Mi cuerpo desprendía agua como si fuera una fuente. Me parecía imposible que de mi interior saliera tal cantidad de líquido. Muy a mi pesar, preocupado, no osaba moverme; permanecí allí en cuclillas quizá una hora.
Poco a poco la cosa fue a menos, pero empecé a notar un dolor agudo en el estómago que me asustó, con las piernas doloridas me limpié e iluminando con atención el suelo, subí de nuevo a lo alto de la palapa. El calor y la humedad eran sofocantes, seguía empapado y decidí desnudarme para estar más cómodo.
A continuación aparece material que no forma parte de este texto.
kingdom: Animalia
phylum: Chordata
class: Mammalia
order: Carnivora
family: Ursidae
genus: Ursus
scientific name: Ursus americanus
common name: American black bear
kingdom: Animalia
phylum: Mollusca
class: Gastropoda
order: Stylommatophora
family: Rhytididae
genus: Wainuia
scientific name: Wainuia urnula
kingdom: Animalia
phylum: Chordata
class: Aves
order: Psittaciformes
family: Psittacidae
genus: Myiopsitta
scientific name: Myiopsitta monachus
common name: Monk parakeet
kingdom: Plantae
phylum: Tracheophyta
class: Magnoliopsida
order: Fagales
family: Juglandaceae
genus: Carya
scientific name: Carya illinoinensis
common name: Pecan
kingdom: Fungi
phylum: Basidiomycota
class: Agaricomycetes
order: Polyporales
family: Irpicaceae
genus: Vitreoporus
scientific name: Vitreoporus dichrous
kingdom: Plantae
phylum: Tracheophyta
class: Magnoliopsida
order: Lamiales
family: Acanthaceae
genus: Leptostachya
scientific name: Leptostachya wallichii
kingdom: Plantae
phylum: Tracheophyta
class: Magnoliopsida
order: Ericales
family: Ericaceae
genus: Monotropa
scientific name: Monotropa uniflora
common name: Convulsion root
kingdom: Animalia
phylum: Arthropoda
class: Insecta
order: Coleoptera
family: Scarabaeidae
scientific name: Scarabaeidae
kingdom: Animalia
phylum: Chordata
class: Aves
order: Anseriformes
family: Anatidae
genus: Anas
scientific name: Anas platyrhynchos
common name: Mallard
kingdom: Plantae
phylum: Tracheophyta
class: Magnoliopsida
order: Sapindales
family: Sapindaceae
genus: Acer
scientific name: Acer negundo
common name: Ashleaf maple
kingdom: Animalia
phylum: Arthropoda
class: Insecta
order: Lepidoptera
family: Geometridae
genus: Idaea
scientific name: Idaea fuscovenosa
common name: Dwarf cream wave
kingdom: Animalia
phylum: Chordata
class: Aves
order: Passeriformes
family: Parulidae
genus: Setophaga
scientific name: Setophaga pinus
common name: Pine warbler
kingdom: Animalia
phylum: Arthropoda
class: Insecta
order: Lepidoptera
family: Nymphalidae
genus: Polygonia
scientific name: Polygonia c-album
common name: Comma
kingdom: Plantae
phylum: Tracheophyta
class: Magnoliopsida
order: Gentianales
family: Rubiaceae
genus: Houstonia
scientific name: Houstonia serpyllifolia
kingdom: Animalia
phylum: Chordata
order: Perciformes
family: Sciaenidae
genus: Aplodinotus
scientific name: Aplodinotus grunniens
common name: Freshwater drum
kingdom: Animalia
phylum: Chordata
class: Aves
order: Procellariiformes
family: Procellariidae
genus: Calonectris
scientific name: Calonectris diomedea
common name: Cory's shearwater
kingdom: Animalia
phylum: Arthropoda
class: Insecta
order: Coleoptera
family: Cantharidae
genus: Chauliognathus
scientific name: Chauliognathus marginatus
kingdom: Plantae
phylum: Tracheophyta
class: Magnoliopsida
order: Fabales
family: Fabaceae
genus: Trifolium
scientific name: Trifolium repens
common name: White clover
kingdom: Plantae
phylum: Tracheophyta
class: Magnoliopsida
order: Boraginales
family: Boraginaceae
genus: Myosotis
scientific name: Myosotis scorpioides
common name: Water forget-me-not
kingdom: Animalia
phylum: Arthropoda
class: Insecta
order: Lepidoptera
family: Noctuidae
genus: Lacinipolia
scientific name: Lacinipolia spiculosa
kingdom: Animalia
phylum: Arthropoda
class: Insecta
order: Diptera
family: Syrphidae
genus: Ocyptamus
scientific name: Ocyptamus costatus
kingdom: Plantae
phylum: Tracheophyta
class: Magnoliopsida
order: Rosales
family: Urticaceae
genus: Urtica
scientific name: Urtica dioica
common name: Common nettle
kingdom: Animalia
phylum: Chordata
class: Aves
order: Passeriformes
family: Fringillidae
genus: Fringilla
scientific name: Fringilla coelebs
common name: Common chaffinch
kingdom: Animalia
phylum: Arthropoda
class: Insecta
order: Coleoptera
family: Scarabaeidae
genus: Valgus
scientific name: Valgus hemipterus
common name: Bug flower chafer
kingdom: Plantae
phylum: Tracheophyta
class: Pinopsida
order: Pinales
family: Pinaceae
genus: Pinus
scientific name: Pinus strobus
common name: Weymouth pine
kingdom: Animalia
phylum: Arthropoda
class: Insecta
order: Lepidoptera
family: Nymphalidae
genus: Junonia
Abrí la mosquitera y me recliné sobre el delgado colchón, de unos cinco centímetros de espesor, que me permitía notar las juntas de madera de la estructura. Intenté relajarme después de tanta tensión aplicando una respiración profunda y abdominal que aprendí en cursos de yoga hacía ya tiempo. A pesar de ello, el dolor aumentó en intensidad y profundidad hasta llegar a lo que debe sentir alguien cuando le clavan algo afilado en el estómago. No era un dolor continuo, sino que remitía casi completamente y luego volvía, como las olas del mar.
Poco a poco me fui encogiendo ante aquella sensación adoptando inconscientemente una posición fetal. No entendía qué estaba pasando y me asusté de una forma como nunca lo había hecho a lo largo de mi vida.
El fuerte dolor desencadenó otra vez la necesidad de vomitar. Instintivamente me puse a cuatro patas en un intento de que aquello saliera de mí. Era imposible que hubiera nada más dentro, pero, aun así, la sensación de vomitar se hizo cada vez más fuerte, acompañada por el horrible dolor.
Mi mundo se detuvo en aquellos instantes y me vi encima del bosque dándome cuenta de que estaba en medio de la nada. Tomé clara consciencia de que mi vida estaba en peligro y de que allí no había nada ni nadie para ayudarme.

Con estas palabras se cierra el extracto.